Currently, Medicare is prohibited by law from covering medications for obesity. Congress is unlikely to lift the prohibition any time soon. And merely 20% of state Medicaid agencies permit coverage of weight loss drugs.

However, because a cardiovascular indication to prevent heart attacks or strokes was added last month to an already approved obesity drug, Wegovy (semaglutide), this paves the way for coverage by health plans operating in the Medicare Part D (outpatient) program. These plans may now cover Wegovy for patients who are overweight or obese and have preexisting (severe) cardiovascular disease.

Furthermore, going forward Medicaid plans will be obligated to place Wegovy on their lists of drugs which they reimburse. But state Medicaid agencies and managed care plans can still require patients to undergo step edits before they can obtain Wegovy for the cardiovascular indication. This means they may have to try cheaper alternatives before being able to access the product.

Medicare plans don’t have to include Wegovy on formulary as it does not fall under one of the six protected drug classes in which all medicines must be reimbursed. Therefore it’s likely plans will make similarly cautious decisions about coverage to the ones being made in the commercial sector where less than 50% of insurers cover Wegovy.

Also, the numbers of beneficiaries eligible for coverage will be limited, even when plans decide to reimburse, as the narrowly defined sub-population with the cardiovascular indication isn’t representative of the typical Medicare beneficiary who is overweight or obese. The FDA based its decision to add the indication to Wegovy’s label on SELECT trial data.

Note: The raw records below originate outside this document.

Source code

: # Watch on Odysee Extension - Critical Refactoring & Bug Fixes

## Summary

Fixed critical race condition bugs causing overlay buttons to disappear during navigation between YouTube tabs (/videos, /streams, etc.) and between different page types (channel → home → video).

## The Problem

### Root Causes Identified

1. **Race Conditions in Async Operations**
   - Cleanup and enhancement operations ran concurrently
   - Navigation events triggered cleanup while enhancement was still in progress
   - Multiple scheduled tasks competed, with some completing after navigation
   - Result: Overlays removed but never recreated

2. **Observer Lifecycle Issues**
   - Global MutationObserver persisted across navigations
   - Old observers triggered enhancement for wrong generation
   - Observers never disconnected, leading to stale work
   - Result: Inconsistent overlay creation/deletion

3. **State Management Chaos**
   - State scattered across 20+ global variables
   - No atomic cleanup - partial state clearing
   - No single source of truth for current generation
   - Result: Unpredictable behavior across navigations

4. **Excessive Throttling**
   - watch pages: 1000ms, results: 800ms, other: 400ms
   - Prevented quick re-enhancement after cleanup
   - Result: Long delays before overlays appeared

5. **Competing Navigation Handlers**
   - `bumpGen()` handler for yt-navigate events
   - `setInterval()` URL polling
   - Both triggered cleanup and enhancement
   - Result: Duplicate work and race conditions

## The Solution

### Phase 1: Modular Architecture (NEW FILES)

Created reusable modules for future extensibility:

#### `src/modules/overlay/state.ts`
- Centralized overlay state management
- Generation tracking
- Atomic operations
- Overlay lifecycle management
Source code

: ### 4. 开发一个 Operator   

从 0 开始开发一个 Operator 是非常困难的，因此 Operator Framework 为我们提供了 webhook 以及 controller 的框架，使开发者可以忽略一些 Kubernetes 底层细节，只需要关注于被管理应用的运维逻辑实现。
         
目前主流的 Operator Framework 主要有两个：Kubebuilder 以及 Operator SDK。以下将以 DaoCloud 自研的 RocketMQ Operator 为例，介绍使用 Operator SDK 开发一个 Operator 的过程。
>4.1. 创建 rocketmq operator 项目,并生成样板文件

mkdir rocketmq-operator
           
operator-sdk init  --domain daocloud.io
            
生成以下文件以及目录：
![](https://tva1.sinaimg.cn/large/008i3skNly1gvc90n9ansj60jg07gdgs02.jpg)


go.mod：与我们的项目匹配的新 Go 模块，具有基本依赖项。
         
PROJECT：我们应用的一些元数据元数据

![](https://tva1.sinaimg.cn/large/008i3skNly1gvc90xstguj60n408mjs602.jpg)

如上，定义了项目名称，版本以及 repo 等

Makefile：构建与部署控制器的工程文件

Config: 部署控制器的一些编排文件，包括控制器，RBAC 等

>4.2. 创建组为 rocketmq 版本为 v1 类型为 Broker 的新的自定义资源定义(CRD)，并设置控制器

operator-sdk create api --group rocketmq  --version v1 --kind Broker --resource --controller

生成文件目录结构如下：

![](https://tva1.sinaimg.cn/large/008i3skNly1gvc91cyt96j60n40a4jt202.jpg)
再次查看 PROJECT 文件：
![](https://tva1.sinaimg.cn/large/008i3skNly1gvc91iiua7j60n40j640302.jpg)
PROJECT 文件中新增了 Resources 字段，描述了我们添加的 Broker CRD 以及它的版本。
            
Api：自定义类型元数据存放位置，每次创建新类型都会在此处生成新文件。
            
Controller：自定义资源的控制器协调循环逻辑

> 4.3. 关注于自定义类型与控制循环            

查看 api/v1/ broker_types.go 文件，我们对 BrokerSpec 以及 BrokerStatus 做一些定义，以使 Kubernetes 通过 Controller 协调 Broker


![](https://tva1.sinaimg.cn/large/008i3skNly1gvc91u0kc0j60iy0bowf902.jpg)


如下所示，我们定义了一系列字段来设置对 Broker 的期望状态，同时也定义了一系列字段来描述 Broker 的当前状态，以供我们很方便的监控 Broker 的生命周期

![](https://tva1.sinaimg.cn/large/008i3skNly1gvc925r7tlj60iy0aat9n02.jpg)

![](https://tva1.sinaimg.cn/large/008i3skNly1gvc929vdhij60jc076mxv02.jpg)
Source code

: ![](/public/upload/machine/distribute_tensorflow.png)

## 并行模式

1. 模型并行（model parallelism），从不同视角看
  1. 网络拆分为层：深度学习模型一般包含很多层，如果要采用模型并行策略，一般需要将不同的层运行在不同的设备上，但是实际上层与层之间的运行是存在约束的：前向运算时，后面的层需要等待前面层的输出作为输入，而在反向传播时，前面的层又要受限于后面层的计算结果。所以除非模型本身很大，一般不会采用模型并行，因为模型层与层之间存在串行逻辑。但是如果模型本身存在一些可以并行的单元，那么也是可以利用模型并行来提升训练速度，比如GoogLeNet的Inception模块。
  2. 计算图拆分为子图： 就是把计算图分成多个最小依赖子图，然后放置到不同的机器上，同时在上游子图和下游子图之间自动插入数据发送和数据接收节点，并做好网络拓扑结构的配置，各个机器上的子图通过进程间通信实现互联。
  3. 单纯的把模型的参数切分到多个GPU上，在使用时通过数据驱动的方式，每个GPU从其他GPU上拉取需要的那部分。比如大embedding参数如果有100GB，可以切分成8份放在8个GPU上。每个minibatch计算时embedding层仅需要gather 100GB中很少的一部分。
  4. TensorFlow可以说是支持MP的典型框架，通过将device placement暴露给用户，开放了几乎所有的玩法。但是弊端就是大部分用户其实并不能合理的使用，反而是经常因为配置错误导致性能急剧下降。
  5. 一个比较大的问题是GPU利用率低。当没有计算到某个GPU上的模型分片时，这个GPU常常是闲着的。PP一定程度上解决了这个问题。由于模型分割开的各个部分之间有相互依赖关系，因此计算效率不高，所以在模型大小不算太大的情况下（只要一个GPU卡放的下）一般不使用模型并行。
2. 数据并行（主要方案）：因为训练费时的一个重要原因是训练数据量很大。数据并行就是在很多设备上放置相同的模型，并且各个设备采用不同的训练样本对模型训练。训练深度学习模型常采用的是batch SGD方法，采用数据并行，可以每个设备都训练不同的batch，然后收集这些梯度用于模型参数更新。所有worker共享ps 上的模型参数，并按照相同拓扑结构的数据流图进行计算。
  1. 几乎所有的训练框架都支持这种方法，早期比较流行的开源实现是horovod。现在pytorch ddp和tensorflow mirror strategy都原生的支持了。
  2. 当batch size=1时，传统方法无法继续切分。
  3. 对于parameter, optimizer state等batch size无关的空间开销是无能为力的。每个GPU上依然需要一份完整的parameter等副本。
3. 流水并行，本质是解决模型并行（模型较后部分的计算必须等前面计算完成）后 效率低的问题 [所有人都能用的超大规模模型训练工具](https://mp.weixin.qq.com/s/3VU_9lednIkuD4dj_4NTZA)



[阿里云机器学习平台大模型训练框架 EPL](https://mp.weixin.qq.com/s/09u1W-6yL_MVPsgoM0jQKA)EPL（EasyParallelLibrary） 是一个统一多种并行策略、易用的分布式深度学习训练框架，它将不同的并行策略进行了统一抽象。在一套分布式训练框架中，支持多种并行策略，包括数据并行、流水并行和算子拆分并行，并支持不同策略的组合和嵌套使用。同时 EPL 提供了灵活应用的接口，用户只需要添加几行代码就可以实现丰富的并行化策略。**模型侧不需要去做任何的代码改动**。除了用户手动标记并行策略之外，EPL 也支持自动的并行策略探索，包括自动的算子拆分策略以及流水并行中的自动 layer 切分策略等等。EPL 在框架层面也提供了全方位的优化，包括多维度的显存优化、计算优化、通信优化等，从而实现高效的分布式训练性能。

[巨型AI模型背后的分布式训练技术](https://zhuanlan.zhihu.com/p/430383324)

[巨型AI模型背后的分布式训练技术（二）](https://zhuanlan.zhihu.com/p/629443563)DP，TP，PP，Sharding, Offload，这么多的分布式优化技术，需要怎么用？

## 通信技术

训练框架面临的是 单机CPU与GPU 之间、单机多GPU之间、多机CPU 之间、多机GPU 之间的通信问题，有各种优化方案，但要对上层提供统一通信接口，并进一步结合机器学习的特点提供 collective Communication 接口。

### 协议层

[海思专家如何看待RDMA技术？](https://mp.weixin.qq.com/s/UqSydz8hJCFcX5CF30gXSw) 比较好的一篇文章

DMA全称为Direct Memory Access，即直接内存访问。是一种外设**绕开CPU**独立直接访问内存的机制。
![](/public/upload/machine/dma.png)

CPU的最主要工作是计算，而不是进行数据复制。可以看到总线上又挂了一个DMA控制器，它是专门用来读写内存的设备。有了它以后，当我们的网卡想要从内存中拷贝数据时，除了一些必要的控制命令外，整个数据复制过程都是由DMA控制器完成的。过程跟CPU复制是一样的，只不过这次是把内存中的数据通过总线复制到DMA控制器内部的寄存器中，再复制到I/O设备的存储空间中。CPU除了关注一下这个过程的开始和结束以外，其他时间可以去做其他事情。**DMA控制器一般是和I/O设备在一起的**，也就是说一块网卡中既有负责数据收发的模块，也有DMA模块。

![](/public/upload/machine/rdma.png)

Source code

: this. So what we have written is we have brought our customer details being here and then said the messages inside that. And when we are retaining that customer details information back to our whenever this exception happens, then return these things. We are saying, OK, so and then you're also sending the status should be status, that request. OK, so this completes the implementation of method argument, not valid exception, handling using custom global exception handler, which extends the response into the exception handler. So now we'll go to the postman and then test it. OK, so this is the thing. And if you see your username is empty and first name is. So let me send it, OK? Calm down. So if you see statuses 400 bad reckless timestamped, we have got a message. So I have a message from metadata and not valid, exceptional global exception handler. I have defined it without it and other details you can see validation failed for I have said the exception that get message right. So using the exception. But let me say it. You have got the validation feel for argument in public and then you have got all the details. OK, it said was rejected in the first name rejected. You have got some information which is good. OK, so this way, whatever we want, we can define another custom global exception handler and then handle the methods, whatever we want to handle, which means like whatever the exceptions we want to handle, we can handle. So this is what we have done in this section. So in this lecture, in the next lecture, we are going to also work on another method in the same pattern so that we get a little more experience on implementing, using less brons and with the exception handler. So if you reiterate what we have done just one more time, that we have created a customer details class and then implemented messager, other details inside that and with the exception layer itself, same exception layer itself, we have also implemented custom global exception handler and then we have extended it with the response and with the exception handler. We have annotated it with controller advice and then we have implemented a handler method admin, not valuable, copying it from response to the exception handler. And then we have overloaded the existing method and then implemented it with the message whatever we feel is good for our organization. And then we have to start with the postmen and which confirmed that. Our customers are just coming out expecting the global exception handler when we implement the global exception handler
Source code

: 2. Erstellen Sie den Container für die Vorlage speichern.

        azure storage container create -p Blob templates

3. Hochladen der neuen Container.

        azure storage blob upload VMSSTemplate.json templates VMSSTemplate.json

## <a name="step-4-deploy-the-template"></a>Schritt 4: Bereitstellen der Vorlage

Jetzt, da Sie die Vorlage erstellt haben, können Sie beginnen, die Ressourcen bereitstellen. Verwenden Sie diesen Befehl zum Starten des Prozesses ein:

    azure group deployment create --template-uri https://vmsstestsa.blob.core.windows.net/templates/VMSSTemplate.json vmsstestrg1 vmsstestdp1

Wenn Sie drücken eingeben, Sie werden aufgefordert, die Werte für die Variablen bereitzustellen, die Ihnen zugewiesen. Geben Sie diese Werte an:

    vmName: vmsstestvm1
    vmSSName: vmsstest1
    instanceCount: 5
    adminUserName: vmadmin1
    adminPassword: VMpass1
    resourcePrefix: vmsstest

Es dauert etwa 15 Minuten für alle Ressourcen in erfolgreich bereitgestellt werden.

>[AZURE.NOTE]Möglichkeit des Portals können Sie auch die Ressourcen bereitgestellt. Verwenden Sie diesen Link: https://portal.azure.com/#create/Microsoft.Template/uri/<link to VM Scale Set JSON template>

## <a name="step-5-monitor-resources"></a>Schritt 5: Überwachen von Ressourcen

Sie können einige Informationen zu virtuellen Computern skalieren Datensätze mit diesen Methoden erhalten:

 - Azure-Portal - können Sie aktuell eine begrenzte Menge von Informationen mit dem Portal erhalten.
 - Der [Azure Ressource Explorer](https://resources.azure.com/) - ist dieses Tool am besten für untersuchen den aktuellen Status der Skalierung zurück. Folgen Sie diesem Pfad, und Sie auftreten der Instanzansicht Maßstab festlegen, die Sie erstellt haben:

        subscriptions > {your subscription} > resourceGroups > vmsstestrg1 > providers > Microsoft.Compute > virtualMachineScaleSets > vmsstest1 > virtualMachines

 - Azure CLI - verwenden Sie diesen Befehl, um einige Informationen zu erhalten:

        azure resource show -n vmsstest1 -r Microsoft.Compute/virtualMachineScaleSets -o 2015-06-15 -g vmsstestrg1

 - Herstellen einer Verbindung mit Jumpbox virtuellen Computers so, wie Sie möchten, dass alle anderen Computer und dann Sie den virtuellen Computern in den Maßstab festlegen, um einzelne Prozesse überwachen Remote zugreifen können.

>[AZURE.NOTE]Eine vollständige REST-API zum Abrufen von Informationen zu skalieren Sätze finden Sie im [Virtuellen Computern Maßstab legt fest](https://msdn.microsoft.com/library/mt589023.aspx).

Clinical trial participants were overweight or obese and at severe risk for subsequent major cardiovascular events. For example, more than two-thirds had a previous heart attack, one-fourth a prior stroke and 82% have coronary heart disease. Accordingly, when plans cover the product, it’s very likely they will institute prior authorization protocols as well as other utilization management tools.

Restrictions are also probable because the absolute risk reduction of 1.5% of significant cardiovascular events among SELECT trial participants was relatively small. Namely, during the SELECT trial major adverse cardiac events occurred in 6.5% of patients on Wegovy and 8% of those on placebo. This translates into a number needed to treat of 67 to avoid one severe cardiovascular event, which may not be considered a particularly good value proposition from an insurer’s perspective. So even for the sub-population at severe risk, taking Wegovy will not necessarily lead to cost savings. What’s more, the data didn’t show Wegovy decreased the risk of cardiovascular death by a statistically significant margin.

Moreover, what may concern payers is that many patients don’t stay on their obesity medications, which then leads to weight rebound once they come off. A recently published peer-reviewed study shows that only 40% of obese patients taking semaglutide-based products were persistent at one year. And another released real-world analysis demonstrated considerably lower persistence of 28% at the end of one year.

Adding a cardiovascular indication will allow access by at risk Medicare beneficiaries to the weight loss drug Wegovy. But it’s expected that Medicare plans that decide to pay for Wegovy will implement a set of stringent coverage restrictions.